**Exercise:** Extract every line of the records below that contains the word "Reading". Treat uppercase and lowercase as different.

**Records provided:**
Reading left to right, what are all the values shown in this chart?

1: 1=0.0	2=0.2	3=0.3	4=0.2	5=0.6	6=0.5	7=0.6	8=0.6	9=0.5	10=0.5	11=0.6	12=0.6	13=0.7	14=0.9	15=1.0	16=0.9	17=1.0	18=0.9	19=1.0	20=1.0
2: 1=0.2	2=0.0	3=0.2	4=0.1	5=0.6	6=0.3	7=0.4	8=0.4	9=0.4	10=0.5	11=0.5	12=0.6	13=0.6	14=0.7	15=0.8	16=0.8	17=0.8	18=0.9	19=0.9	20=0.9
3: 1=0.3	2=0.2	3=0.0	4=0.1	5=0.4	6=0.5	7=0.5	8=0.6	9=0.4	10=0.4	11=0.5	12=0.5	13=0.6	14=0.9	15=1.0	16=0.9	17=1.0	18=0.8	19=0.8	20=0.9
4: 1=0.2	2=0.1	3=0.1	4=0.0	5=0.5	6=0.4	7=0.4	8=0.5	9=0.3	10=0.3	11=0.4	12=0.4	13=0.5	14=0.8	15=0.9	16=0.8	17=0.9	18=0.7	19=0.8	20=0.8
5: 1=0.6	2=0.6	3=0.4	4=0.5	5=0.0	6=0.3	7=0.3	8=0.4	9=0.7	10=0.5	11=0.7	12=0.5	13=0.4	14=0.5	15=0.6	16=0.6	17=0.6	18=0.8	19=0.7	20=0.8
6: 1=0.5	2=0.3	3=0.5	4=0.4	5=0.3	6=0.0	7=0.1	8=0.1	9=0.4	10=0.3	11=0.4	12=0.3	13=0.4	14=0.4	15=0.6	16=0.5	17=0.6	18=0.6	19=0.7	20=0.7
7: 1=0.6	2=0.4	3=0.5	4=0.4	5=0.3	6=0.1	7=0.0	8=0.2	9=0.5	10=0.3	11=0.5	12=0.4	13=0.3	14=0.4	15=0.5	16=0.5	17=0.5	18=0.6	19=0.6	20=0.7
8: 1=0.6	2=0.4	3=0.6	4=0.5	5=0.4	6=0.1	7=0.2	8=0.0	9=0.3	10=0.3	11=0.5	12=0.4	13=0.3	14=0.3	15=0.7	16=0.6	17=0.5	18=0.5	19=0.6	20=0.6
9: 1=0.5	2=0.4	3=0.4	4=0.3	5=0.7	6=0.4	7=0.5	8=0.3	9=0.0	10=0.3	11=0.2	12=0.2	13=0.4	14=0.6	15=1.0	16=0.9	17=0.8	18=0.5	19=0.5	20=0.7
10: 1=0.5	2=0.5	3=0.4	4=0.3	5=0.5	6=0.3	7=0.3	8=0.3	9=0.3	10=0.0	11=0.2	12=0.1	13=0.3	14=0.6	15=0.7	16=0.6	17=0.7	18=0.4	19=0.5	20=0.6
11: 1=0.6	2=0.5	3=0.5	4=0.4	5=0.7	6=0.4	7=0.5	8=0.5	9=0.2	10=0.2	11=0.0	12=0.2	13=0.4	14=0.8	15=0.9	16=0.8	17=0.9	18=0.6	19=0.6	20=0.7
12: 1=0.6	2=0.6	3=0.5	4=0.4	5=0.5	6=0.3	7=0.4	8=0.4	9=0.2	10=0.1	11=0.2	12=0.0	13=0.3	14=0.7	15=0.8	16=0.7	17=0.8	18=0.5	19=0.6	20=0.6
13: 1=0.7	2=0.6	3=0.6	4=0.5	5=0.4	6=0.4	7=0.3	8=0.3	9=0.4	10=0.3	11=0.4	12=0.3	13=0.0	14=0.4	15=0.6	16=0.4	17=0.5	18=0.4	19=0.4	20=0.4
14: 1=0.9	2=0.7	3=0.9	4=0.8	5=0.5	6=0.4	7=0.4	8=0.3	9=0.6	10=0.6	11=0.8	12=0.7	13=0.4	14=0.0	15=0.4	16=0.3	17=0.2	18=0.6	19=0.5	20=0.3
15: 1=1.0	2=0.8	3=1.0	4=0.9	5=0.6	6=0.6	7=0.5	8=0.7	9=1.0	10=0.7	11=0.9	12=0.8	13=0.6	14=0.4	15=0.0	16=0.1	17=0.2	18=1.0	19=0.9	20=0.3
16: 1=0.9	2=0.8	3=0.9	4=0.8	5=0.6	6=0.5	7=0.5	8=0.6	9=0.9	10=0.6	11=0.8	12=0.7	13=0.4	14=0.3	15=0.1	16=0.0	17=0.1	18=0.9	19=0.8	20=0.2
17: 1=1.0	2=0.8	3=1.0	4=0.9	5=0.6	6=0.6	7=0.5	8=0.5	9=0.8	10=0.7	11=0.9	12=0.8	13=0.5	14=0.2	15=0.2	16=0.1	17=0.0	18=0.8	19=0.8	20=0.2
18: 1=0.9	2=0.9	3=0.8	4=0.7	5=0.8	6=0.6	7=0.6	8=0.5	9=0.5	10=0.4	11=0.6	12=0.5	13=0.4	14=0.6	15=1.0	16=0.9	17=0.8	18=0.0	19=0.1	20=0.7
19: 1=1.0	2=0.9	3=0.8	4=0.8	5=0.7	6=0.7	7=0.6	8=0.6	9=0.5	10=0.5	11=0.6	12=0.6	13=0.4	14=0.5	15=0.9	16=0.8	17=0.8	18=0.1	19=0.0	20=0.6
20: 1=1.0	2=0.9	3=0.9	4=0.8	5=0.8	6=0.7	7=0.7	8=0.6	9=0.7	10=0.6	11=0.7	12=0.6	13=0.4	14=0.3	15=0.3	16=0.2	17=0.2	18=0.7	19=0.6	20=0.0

**Reply:**
Reading left to right, what are all the values shown in this chart?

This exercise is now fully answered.